Nie zauważył momentu, w którym drzwi się otworzyły. Nie zwrócił uwagi na głośniejsze kroki, odgłos wysuwania książek z półek i wsuwania ich na nowo. Zignorował ciche szepty, które zwykle doprowadzały go do szału w takich sytuacjach.

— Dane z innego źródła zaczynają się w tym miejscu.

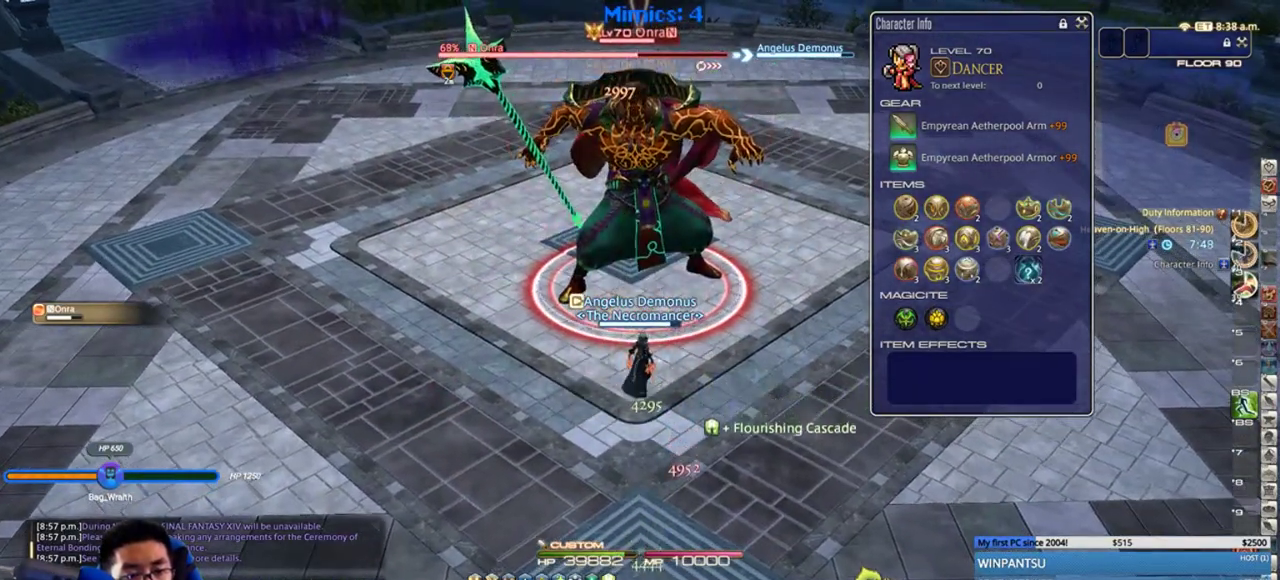
{"keys": ["2"], "events": [[17, "2", "down"], [83, "2", "up"], [133, "2", "down"], [333, "2", "up"], [383, "2", "down"]]}
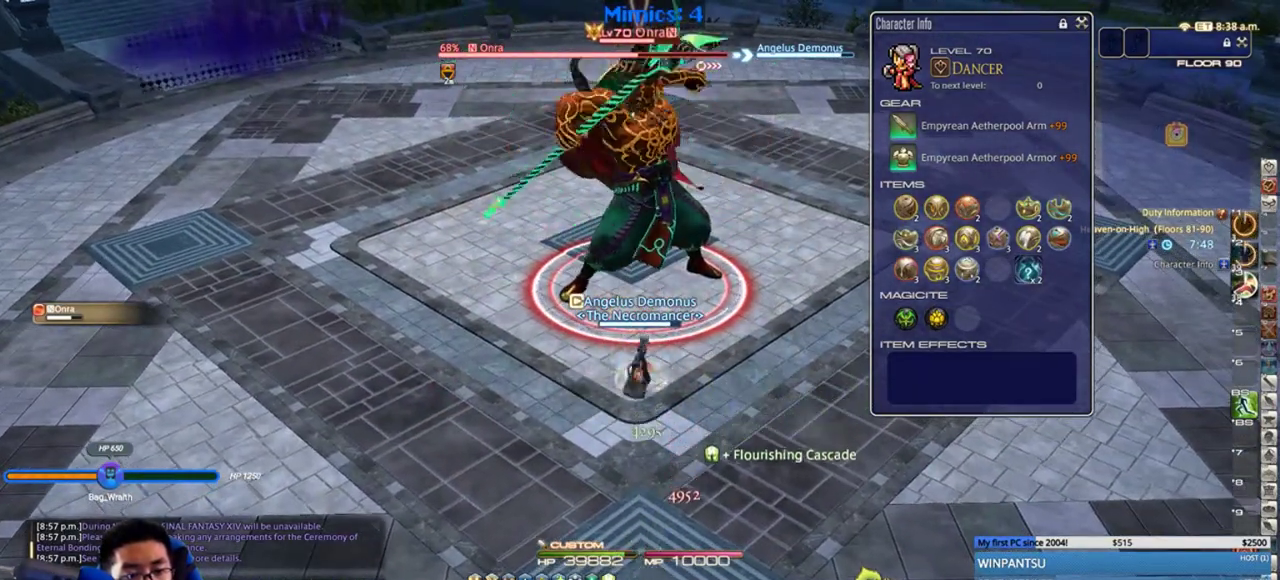
{"keys": [], "events": [[17, "2", "up"]]}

Osoby, które tu weszły, były mu bliskie, nie przeszkadzały jego magii i nie zakłócały przepływu jego myśli.
Jego moc zamruczała zadowolona gdy Yoongi usiadł obok niego, Jimin rozłożył się na podłodze w swojej połowicznej wersji, Jungkook skulił się na fotelu z poduszką, a Hoseok położył się na kanapie, każdy z nich ze swoją książka w rękach, gotowi zagłębić się w lekturze.

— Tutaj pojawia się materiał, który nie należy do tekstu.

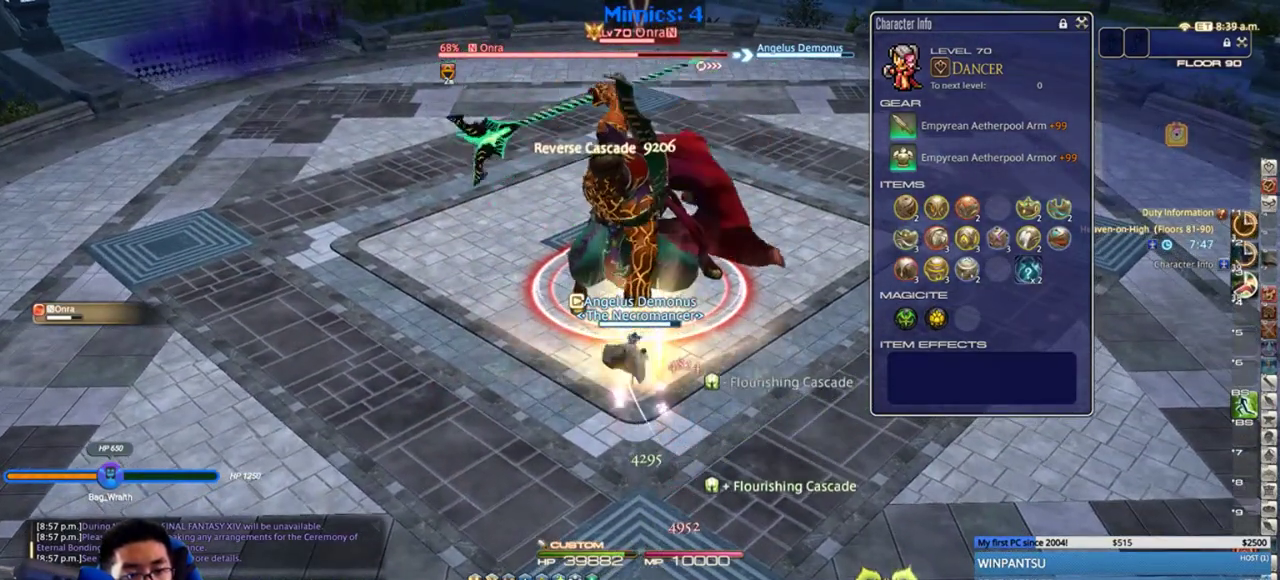
{"keys": [], "events": []}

Jin prychnął pod nosem gdy stanęli przed ogromnym budynkiem Urzędu Administracji Międzyrasowej. Gmach został zbudowany przez ludzi, zarządzany przez ludzi i miał chyba pokazywać, że ludzi jest więcej a istoty nie mają zbyt wiele do gadania. Co prawda w ostatnich latach istoty zaczęły zasiadać w rządzie, miały jakąś władzę i nie były tak bardzo wykorzystywane. Nadal jednak w umysłach ludzi byli albo zbyt przerażający albo zbyt dziwni albo zbyt niestabilni żeby móc mieć takie same prawa. Chyba dlatego istoty żyły w swoich własnych społecznościach, oddaleni od ludzi, którym składali jedynie raporty i płacili podatki żeby między nimi nie zrodziły się problemy. Wystarczyło, że za każde większe zbrodnie oskarżani byli ci obdarzeni mocami. Nie chcieli mieć jeszcze więcej konfliktów między rasami. Nawet jeśli Jin uważał, że ludzie są gorsi od istot, bardziej okrutni, podstępni, próbujący zrekompensować swoje słabości poprzez szerzenie swojej władzy...
Weszli do budynku i odnaleźli Dział Opieki nad Rodziną i Dzieckiem. Ilość gabinetów ich zaskoczyła. Zastanawiali się czy oznacza to, że tak bardzo starają się pomagać rodzinom czy wszystko jest tak zbiurokratyzowane, że jeszcze bardziej utrudniają.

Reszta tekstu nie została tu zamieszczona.